Exercise goal
Within the entries below, the lines from the one with "Answer as a" through the one with "Regarding the container" are to be set down exactly, both ends kept.

Available records

=======

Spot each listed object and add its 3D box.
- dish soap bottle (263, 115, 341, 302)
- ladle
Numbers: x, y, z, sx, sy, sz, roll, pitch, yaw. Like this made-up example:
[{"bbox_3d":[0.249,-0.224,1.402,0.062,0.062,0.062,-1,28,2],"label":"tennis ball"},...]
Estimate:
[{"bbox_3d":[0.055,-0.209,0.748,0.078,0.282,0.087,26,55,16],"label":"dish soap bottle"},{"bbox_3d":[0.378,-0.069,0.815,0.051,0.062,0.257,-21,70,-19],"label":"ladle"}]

=======

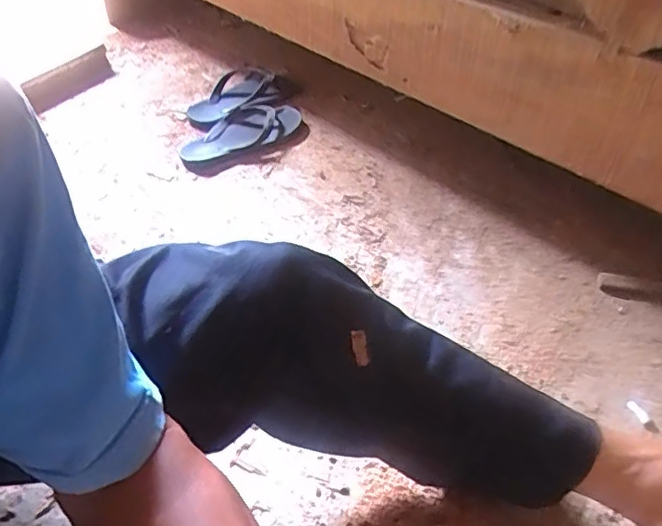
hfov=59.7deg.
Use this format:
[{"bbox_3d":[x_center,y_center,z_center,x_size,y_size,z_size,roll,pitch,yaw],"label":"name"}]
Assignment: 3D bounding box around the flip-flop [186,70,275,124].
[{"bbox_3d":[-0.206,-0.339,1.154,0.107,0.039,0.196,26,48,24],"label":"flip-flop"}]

=======

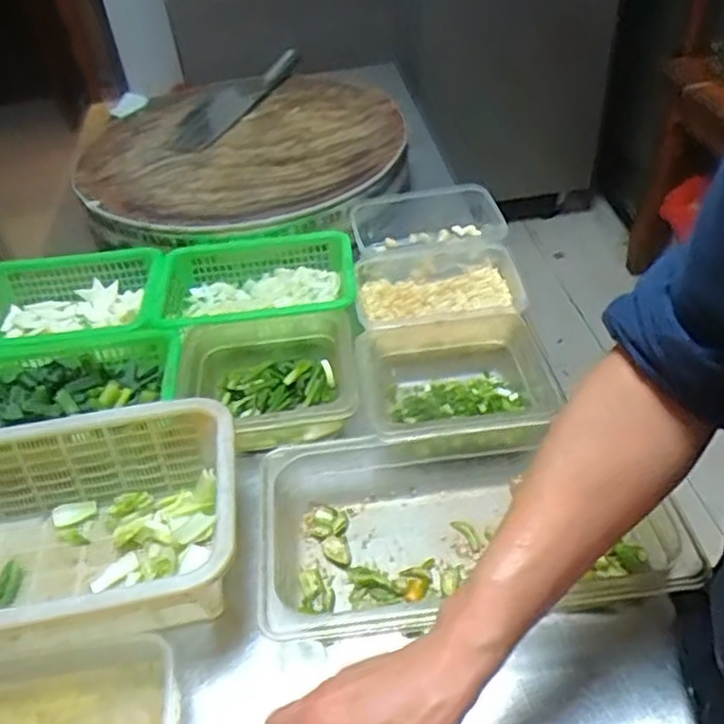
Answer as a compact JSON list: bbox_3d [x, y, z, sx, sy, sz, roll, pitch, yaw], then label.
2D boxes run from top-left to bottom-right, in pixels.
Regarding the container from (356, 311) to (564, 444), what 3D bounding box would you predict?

=======

Output of the exercise
Answer as a compact JSON list: bbox_3d [x, y, z, sx, sy, sz, roll, pitch, yaw], then label.
2D boxes run from top-left to bottom-right, in pixels.
Regarding the container from (356, 311) to (564, 444), what 3D bounding box would you predict?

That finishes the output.